[Page images and extracted text]
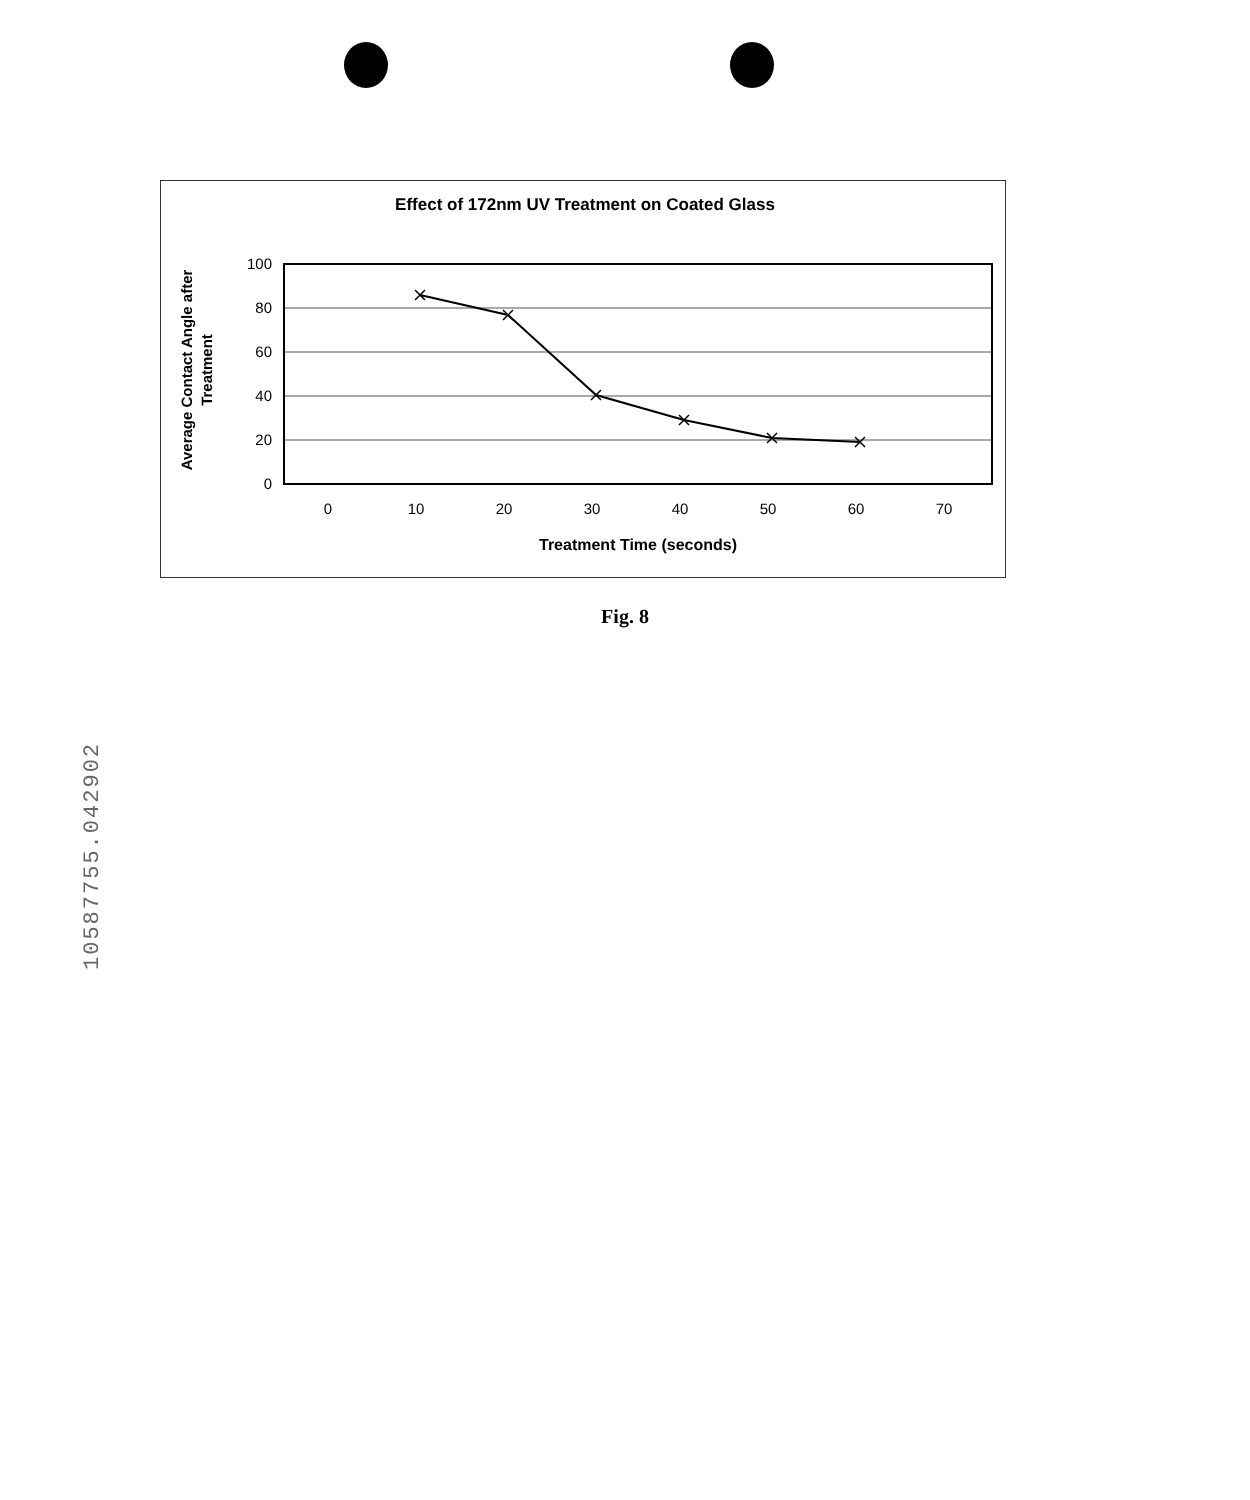10587755.042902
Effect of 172nm UV Treatment on Coated Glass
Average Contact Angle after
Treatment
100
80
60
40
20
0
0
10
20
30
40
50
60
70
Treatment Time (seconds)
Fig. 8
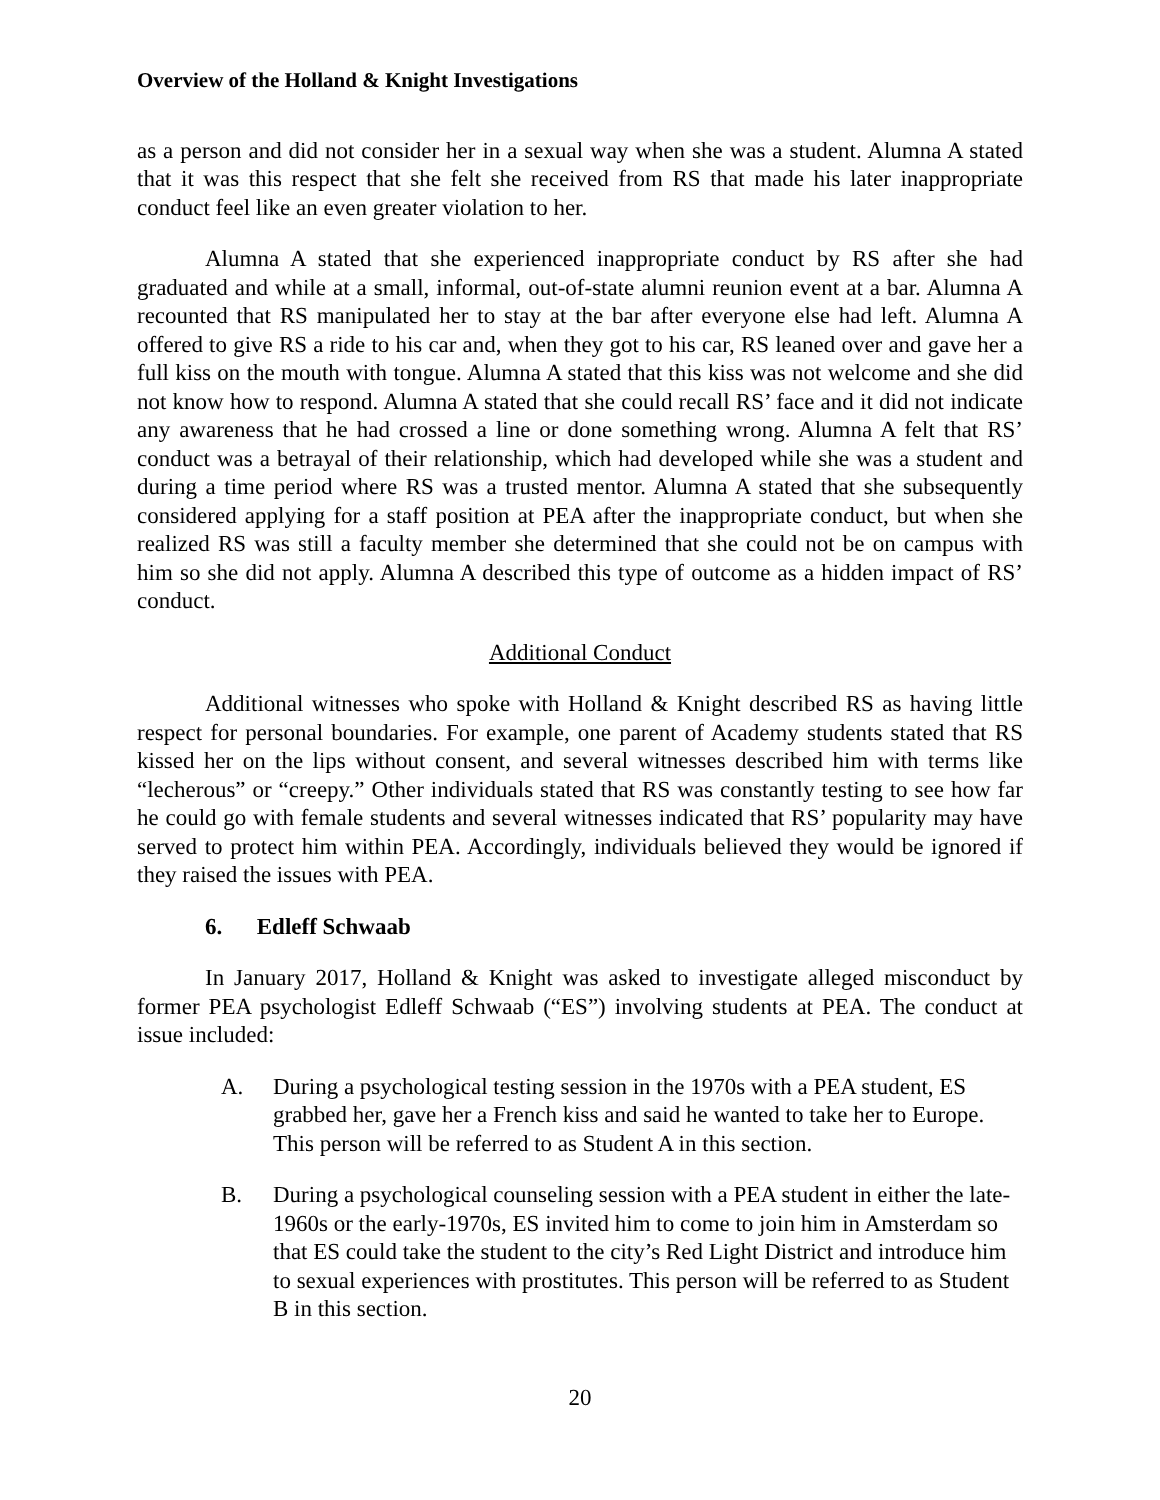Overview of the Holland & Knight Investigations
as a person and did not consider her in a sexual way when she was a student. Alumna A stated that it was this respect that she felt she received from RS that made his later inappropriate conduct feel like an even greater violation to her.
Alumna A stated that she experienced inappropriate conduct by RS after she had graduated and while at a small, informal, out-of-state alumni reunion event at a bar. Alumna A recounted that RS manipulated her to stay at the bar after everyone else had left. Alumna A offered to give RS a ride to his car and, when they got to his car, RS leaned over and gave her a full kiss on the mouth with tongue. Alumna A stated that this kiss was not welcome and she did not know how to respond. Alumna A stated that she could recall RS’ face and it did not indicate any awareness that he had crossed a line or done something wrong. Alumna A felt that RS’ conduct was a betrayal of their relationship, which had developed while she was a student and during a time period where RS was a trusted mentor. Alumna A stated that she subsequently considered applying for a staff position at PEA after the inappropriate conduct, but when she realized RS was still a faculty member she determined that she could not be on campus with him so she did not apply. Alumna A described this type of outcome as a hidden impact of RS’ conduct.
Additional Conduct
Additional witnesses who spoke with Holland & Knight described RS as having little respect for personal boundaries. For example, one parent of Academy students stated that RS kissed her on the lips without consent, and several witnesses described him with terms like “lecherous” or “creepy.” Other individuals stated that RS was constantly testing to see how far he could go with female students and several witnesses indicated that RS’ popularity may have served to protect him within PEA. Accordingly, individuals believed they would be ignored if they raised the issues with PEA.
6. Edleff Schwaab
In January 2017, Holland & Knight was asked to investigate alleged misconduct by former PEA psychologist Edleff Schwaab (“ES”) involving students at PEA. The conduct at issue included:
A. During a psychological testing session in the 1970s with a PEA student, ES grabbed her, gave her a French kiss and said he wanted to take her to Europe. This person will be referred to as Student A in this section.
B. During a psychological counseling session with a PEA student in either the late-1960s or the early-1970s, ES invited him to come to join him in Amsterdam so that ES could take the student to the city’s Red Light District and introduce him to sexual experiences with prostitutes. This person will be referred to as Student B in this section.
20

### PROBLEM
Reproduce the entries above exactly, but only the lines between the line holding "Additional witnesses who" and the line holding "In January 2017, Holland", inclusive.

### RESULT
Additional witnesses who spoke with Holland & Knight described RS as having little respect for personal boundaries. For example, one parent of Academy students stated that RS kissed her on the lips without consent, and several witnesses described him with terms like “lecherous” or “creepy.” Other individuals stated that RS was constantly testing to see how far he could go with female students and several witnesses indicated that RS’ popularity may have served to protect him within PEA. Accordingly, individuals believed they would be ignored if they raised the issues with PEA.
6. Edleff Schwaab
In January 2017, Holland & Knight was asked to investigate alleged misconduct by former PEA psychologist Edleff Schwaab (“ES”) involving students at PEA. The conduct at issue included:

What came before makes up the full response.